Brexit, remember that? Well, the UK is rapidly on the road to departure from the EU and many people are pondering the implications this will have in their lives including number plates – UK Show Plates explains more.
Will Brexit impact UK number plates?
The reason this is a hot topic of conversation first off is the question of the flags. At the moment, UK motorists are allowed to have one of four flags on their number plate:-
- The Union Jack
- The Cross of St. George
- The Scottish Saltire
- The Welsh Dragon
There is a fifth emblem which is not a flag and that is the Euro symbol. For some people who are proudly displaying the Euro symbol, the big question is, can they still have it after the UK leaves Europe or will they have to have new plates made with one of the four flags or absent anything?
The motor industry view at the moment is that there shouldn’t be any legal obligation to remove the EU symbol from a number plate once the UK has officially left the European Union. There are thousands of cars in the UK currently sporting plates with the EU symbol. However, motorists ordering new plates are steering clear of it just in case it does become an official regulation to remove it from the display.
What about UK cars travelling in Europe?
The current DVLA guidelines state that if you have the EU symbol or the GB flag on your number plates whilst travelling in Europe, then you do not also need a GB sticker which is why so many motorists use the flags. If you have number plates with one of the other flags then it must also indicate the country of origin so, for example, the Scottish Saltire would also have ‘SCO’ on the plate. Cars with plain number plates without a designated flag or the EU symbol must carry a GB sticker if they are driving in Europe.
What happens after Britain finally leaves the EU is anyone’s guess and it will be up to the DVLA to determine how to proceed. It may well be that all cars are again required to carry a GB sticker if they venture onto the continent.
What about the format of UK number plates?
Number plate composition is usually a matter for a country’s internal legislation hence why there are so many different styles from nation to nation. In the UK, number plate format is controlled by the DVLA and has nothing to do with European Union legislation so there are no planned changes to the format because of Brexit.
Are there any other changes ahead for UK plates?
The anticipated uptake of Electric Vehicles or EVs may bring one change to UK plates that could make other drivers green with envy. The government is considering altering the number plate for EVs which makes them quickly and easily identifiable for local authorities who might want to promote zero-emission vehicles by allowing them to use bus lanes or offering free parking in city centres. One of the proposals is a wholly green number plate or a registration plate with a green border or sideband.
The government is keen to introduce some sort of visual recognition because it feels that to do so would lead to an uptake in the use of EVs on the UK’s roads. A similar licence plate scheme in Canada on a trial basis did lead to an increase in the number of Electric Vehicle registrations. In Norway, Electric Vehicles are identified by an ‘e’ at the start of their number plate registration. It could be something of a badge of honour for environmentally conscious motorists keen to advertise their green credentials. The Department for Transport has piloted three potential green number plates designs and is taking industry-wide consultation as to which would be the best one to adopt.

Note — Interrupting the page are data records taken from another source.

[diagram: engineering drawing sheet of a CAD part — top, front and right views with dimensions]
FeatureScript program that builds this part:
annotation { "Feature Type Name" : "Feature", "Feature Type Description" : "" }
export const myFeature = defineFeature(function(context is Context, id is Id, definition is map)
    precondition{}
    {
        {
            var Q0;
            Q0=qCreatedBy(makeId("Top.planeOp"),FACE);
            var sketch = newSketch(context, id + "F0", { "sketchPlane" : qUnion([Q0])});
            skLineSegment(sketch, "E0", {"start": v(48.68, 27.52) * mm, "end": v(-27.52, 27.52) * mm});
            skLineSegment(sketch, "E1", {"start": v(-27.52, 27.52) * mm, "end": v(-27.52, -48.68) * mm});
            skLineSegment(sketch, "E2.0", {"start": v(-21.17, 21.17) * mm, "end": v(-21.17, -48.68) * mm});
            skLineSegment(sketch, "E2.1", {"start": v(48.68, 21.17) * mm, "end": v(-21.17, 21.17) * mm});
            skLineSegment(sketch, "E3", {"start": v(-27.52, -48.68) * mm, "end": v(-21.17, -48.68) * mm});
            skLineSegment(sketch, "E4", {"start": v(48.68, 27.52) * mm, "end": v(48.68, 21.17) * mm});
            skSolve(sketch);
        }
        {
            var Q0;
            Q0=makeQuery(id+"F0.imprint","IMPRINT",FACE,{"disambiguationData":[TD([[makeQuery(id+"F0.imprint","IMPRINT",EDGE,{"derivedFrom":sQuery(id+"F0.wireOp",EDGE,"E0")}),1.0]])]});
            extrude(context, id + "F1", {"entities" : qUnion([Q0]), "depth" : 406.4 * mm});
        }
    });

Personalised Brexit number plates
For those motorists who voted for Brexit and who are keen to reinforce the point to others both in the UK and abroad, there has been a healthy trade in personalised registrations which capture the message. One of the very best on offer is ‘T1 XRB’ which when viewed in the rearview mirror spells out Brexit, very clever. Other smart numbers include ‘EU20 GON’ and ‘EU20 BRX’ and ‘EU20 BYE’ and ‘EU20 OUT’, popular amongst motorists as well as collectors who have an eye for the future and the possible value of these plates in years to come. Since the Second World War, Brexit has been one of the most significant events in decades in the UK and these plates are sure to increase in price as the years go by. Plates can be bought and held on certificate for up to ten years and then that certification can be renewed for a further ten years.
Is there a broader Brexit impact on UK motorists?
Certainly, many in the industry think that car prices will go up. But will there be any other impact on the daily lives of the UK motorist?
If you are driving in Europe then you should carry your driving licence with you at all times. You may also need an International Driving Permit (IDP) depending on your destination country and the countries that you are driving through. An IDP can be bought from a Post Office for £5.50.
With regard to motor insurance, drivers will also need a motor insurance Green Card for their vehicle, caravan or trailer. This Green Card demonstrates that your motor insurance policy covers the minimum legal insurance requirements for the country that you are travelling in or through. Green Cards are issued by your motor insurer and you should allow around four weeks before you travel when you request one to allow the insurer enough time to process it so that it is definitely with you before you depart. You may need multiple green cards depending on your number of vehicles; some countries require a Green Card for each separate vehicle so one for the car and one for the caravan or trailer.